Stored items from a collection:

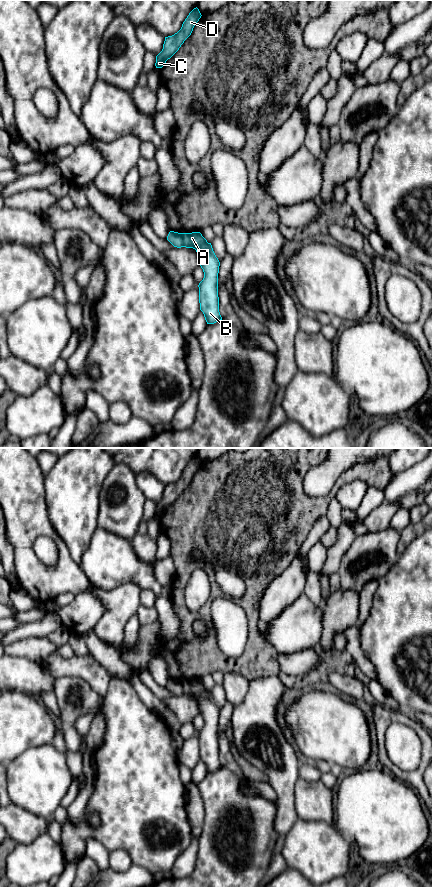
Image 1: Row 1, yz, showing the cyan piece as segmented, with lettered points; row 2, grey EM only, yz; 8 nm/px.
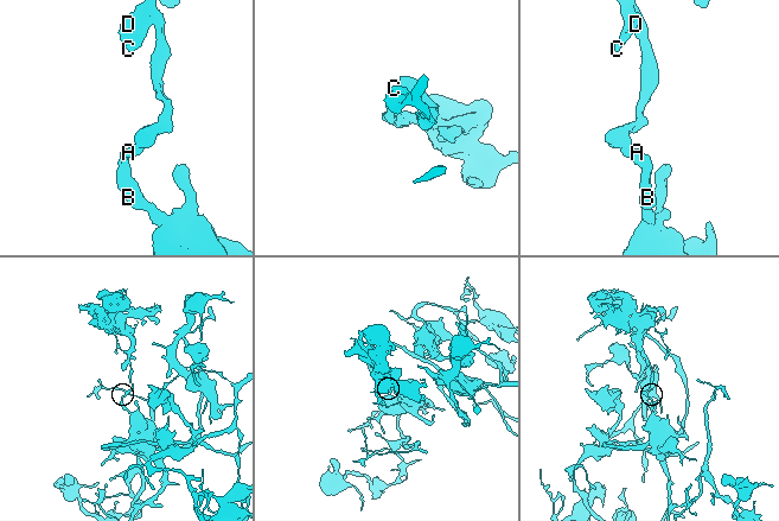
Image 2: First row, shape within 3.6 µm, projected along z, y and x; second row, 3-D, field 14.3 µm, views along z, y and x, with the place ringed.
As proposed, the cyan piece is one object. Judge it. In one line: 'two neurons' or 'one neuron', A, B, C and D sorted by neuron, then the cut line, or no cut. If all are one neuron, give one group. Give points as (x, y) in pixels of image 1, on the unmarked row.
two neurons; A B / C D; cut in yz along (183, 681), (182, 694)

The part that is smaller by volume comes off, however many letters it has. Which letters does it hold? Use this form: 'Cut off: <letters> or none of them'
Cut off: C, D

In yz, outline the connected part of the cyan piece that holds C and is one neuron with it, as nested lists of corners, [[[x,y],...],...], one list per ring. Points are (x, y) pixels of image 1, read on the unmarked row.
[[[194,456],[182,472],[181,477],[172,484],[165,485],[162,499],[156,504],[156,516],[162,516],[181,495],[184,489],[191,483],[195,472],[201,466],[199,457]]]

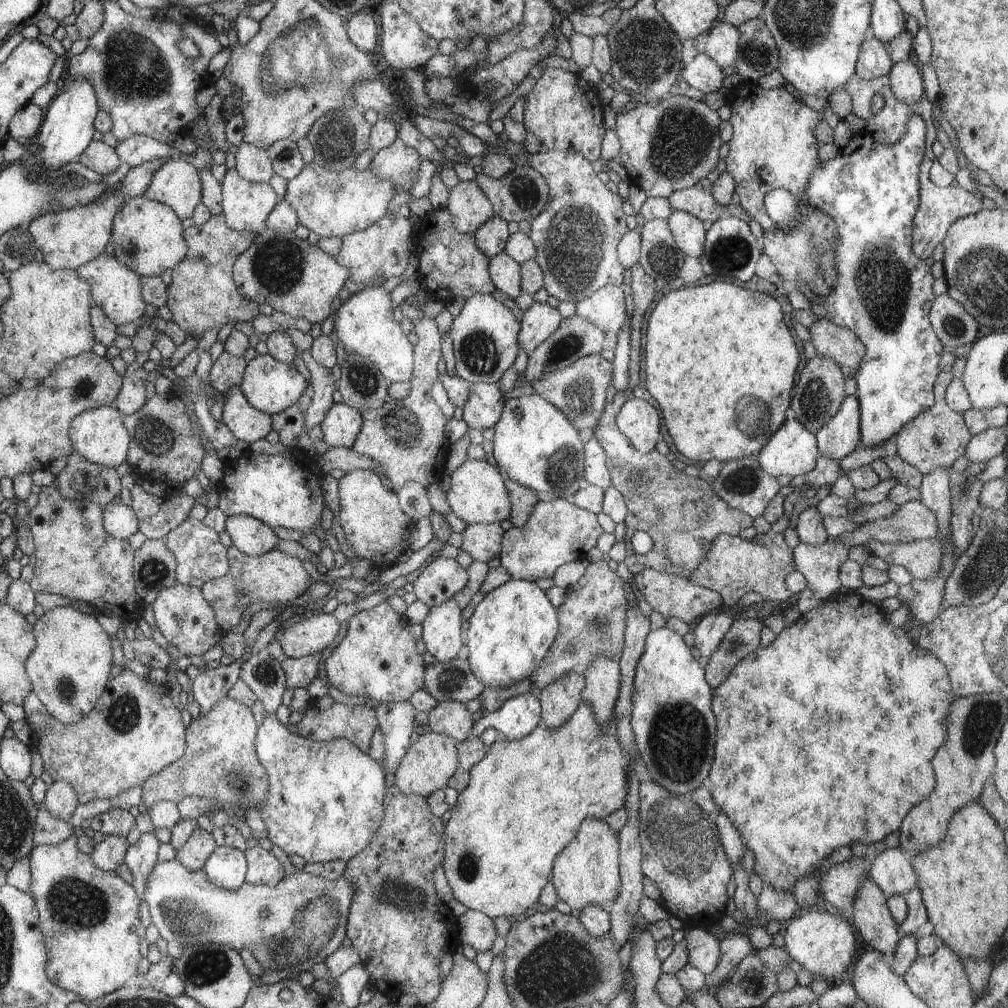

[PROBLEM STATEMENT]:
The exact lines from the one containing "In yz, outline" through the end of the data are to be copied, with both ends kept and pictures left out.

[EXERCISE RESPONSE]:
In yz, outline the connected part of the cyan piece that holds C and is one neuron with it, as nested lists of corners, [[[x,y],...],...], one list per ring. Points are (x, y) pixels of image 1, read on the unmarked row.
[[[194,456],[182,472],[181,477],[172,484],[165,485],[162,499],[156,504],[156,516],[162,516],[181,495],[184,489],[191,483],[195,472],[201,466],[199,457]]]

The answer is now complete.